Among the lines below, restate word for word only those from the line with "right elbow: (707, 337)" through the line with "left eye: (392, 280)", with both end lines kept.

[[ Materials provided, beginning ]]

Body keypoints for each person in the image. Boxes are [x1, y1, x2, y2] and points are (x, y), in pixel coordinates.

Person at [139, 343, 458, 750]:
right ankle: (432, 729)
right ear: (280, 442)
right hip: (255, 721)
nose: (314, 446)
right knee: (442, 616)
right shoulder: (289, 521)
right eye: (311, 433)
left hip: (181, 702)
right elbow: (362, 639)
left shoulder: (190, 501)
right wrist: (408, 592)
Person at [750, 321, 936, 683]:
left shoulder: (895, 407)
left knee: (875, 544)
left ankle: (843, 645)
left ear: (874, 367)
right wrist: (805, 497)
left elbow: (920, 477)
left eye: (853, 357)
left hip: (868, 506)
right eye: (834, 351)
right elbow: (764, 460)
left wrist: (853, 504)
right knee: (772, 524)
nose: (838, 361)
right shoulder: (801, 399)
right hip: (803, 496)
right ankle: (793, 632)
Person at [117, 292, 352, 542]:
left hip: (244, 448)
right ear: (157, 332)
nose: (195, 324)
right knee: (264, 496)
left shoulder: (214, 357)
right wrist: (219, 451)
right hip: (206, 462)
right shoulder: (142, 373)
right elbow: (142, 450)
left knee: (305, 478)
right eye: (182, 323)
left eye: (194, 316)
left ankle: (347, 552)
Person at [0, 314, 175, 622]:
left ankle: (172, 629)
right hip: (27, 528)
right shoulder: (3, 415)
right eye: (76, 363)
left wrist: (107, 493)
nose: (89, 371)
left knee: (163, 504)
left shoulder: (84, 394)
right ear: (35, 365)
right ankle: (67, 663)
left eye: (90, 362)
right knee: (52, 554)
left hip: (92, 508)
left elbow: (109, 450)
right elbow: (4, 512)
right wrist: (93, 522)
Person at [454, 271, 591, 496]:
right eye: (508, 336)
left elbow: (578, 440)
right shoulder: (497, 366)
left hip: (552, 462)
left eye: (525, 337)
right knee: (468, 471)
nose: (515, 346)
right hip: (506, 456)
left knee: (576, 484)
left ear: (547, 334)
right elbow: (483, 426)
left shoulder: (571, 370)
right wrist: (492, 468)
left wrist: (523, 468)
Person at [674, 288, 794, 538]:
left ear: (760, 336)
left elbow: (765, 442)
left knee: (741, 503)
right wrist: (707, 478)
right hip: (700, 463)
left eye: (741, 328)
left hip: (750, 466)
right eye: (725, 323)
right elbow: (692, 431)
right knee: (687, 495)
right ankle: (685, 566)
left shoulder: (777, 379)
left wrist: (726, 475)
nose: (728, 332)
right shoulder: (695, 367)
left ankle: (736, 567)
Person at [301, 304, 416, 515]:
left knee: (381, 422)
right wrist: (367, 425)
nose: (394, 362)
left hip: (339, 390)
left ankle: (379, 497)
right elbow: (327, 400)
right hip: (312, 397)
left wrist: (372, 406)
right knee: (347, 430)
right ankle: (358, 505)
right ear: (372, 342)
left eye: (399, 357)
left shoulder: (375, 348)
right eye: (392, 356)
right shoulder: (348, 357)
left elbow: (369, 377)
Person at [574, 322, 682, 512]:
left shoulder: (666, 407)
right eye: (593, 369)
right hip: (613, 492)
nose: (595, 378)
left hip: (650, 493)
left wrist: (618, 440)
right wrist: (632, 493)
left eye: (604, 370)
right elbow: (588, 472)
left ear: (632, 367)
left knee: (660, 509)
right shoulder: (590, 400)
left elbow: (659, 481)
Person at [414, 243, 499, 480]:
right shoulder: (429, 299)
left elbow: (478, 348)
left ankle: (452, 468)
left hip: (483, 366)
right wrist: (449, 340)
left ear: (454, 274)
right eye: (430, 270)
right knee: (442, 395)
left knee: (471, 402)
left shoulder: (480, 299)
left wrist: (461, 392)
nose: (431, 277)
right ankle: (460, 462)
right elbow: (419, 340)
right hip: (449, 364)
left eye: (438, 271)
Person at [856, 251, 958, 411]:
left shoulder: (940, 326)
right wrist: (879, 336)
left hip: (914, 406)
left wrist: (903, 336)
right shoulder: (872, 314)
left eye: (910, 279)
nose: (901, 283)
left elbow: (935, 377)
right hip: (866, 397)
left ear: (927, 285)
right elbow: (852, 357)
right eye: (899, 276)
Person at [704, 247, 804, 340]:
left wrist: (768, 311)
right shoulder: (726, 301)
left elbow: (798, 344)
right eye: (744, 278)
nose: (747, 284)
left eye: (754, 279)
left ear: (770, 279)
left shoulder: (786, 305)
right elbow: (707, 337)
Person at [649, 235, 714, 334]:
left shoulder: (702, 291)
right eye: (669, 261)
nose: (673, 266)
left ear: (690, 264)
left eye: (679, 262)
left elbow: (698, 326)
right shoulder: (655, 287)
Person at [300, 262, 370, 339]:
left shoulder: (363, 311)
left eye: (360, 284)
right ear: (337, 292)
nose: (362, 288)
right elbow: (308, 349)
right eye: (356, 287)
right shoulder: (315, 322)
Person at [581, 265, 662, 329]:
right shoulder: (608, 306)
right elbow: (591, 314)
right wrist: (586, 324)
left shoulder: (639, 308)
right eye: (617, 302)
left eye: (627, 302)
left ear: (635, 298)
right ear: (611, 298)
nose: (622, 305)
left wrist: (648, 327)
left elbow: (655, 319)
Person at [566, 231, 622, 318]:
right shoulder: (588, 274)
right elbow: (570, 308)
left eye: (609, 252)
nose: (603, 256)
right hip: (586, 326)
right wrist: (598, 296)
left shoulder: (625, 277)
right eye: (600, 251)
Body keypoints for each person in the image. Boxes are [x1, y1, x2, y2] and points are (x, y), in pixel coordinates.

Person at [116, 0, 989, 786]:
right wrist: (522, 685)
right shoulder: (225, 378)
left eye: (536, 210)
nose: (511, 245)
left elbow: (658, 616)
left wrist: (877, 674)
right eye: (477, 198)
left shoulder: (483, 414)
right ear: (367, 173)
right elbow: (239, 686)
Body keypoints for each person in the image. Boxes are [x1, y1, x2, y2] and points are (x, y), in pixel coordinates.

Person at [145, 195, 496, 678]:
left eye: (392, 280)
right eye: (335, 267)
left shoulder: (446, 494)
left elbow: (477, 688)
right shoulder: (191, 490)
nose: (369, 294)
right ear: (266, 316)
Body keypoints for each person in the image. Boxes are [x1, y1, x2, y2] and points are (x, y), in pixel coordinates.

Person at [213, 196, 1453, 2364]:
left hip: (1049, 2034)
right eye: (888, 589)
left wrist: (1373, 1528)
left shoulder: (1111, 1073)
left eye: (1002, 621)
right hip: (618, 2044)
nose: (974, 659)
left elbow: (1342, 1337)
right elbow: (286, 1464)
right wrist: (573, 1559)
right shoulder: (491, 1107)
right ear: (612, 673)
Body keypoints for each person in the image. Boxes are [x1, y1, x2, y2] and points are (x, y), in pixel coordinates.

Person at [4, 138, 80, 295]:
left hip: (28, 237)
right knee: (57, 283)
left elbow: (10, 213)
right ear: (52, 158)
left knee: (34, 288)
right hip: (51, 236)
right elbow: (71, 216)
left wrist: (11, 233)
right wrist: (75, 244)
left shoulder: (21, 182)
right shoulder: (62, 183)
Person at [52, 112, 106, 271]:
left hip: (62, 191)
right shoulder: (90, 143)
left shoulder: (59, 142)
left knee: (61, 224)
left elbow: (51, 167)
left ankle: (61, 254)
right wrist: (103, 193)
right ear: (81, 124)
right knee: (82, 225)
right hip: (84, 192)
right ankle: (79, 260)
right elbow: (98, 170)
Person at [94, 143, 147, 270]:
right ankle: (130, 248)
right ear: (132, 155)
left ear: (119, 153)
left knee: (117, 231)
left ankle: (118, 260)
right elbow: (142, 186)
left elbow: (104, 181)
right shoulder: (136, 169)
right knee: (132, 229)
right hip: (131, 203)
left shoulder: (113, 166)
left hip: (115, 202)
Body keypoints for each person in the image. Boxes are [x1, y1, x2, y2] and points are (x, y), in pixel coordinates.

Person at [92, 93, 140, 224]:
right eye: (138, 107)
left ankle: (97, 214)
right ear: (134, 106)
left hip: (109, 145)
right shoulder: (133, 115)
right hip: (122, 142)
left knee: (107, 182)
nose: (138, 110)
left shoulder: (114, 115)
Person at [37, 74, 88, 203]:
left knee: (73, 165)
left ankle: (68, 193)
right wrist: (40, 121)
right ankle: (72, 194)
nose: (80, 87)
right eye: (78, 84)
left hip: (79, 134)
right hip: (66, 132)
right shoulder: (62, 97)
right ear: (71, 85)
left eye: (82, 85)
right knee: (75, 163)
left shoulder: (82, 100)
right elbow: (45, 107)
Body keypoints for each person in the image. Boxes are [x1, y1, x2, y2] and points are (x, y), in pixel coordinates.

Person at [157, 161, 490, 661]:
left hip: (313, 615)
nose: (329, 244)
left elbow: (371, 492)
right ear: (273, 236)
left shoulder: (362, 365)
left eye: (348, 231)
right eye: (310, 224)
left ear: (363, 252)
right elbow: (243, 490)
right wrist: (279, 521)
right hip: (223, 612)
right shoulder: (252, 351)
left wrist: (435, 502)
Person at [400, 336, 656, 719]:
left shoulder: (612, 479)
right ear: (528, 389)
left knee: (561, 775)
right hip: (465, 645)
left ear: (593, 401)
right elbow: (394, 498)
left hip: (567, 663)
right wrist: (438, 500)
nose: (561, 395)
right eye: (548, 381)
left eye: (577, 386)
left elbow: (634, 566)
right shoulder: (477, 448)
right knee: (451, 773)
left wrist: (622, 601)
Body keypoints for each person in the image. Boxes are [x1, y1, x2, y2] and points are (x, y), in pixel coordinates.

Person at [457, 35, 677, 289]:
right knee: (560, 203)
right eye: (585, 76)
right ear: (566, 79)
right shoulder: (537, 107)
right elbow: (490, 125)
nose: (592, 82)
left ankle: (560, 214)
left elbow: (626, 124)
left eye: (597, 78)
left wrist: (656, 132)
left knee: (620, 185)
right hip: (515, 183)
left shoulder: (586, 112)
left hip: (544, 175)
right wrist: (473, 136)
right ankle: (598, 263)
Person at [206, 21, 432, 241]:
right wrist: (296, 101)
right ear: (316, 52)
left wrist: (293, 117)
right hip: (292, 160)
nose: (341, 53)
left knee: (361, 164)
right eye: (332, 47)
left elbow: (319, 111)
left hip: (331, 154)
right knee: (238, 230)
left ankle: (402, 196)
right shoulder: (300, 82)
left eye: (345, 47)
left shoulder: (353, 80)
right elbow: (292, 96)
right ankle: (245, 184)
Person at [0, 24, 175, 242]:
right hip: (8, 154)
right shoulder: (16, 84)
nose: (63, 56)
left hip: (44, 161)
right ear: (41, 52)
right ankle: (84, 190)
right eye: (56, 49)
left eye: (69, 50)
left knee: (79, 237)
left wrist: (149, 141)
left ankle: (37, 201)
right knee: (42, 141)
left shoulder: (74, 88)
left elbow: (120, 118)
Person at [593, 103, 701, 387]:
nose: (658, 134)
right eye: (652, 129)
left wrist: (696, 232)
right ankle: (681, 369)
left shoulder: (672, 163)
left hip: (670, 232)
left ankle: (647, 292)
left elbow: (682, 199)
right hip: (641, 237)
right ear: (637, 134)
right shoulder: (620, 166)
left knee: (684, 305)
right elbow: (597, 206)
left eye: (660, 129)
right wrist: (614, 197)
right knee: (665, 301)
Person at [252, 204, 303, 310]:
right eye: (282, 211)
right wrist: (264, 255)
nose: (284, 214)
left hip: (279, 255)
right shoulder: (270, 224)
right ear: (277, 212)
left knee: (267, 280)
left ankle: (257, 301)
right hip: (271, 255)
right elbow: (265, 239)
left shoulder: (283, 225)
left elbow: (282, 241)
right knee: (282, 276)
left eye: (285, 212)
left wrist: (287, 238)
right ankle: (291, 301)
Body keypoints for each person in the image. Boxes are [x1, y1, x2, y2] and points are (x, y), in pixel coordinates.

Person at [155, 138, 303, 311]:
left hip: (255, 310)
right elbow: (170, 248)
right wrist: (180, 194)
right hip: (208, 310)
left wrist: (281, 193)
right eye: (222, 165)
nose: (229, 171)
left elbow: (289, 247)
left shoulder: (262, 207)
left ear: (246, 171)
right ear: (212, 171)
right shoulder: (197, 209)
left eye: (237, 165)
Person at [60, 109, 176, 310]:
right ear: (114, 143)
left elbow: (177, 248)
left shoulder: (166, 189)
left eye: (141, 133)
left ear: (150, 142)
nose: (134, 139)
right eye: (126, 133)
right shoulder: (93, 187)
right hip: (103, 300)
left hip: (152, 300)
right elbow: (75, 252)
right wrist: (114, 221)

[[ Materials provided, end ]]

Response below »
right elbow: (707, 337)
Person at [649, 235, 714, 334]:
left shoulder: (702, 291)
right eye: (669, 261)
nose: (673, 266)
left ear: (690, 264)
left eye: (679, 262)
left elbow: (698, 326)
right shoulder: (655, 287)
Person at [300, 262, 370, 339]:
left shoulder: (363, 311)
left eye: (360, 284)
right ear: (337, 292)
nose: (362, 288)
right elbow: (308, 349)
right eye: (356, 287)
right shoulder: (315, 322)
Person at [581, 265, 662, 329]:
right shoulder: (608, 306)
right elbow: (591, 314)
right wrist: (586, 324)
left shoulder: (639, 308)
right eye: (617, 302)
left eye: (627, 302)
left ear: (635, 298)
right ear: (611, 298)
nose: (622, 305)
left wrist: (648, 327)
left elbow: (655, 319)
Person at [566, 231, 622, 318]:
right shoulder: (588, 274)
right elbow: (570, 308)
left eye: (609, 252)
nose: (603, 256)
right hip: (586, 326)
right wrist: (598, 296)
left shoulder: (625, 277)
right eye: (600, 251)
Body keypoints for each person in the image. Boxes are [x1, y1, x2, y2] and points are (x, y), in pixel coordinates.

Person at [116, 0, 989, 786]:
right wrist: (522, 685)
right shoulder: (225, 378)
left eye: (536, 210)
nose: (511, 245)
left elbow: (658, 616)
left wrist: (877, 674)
right eye: (477, 198)
left shoulder: (483, 414)
right ear: (367, 173)
right elbow: (239, 686)
Body keypoints for each person in the image. Boxes are [x1, y1, x2, y2] and points are (x, y), in pixel coordinates.

Person at [145, 195, 496, 678]:
left eye: (392, 280)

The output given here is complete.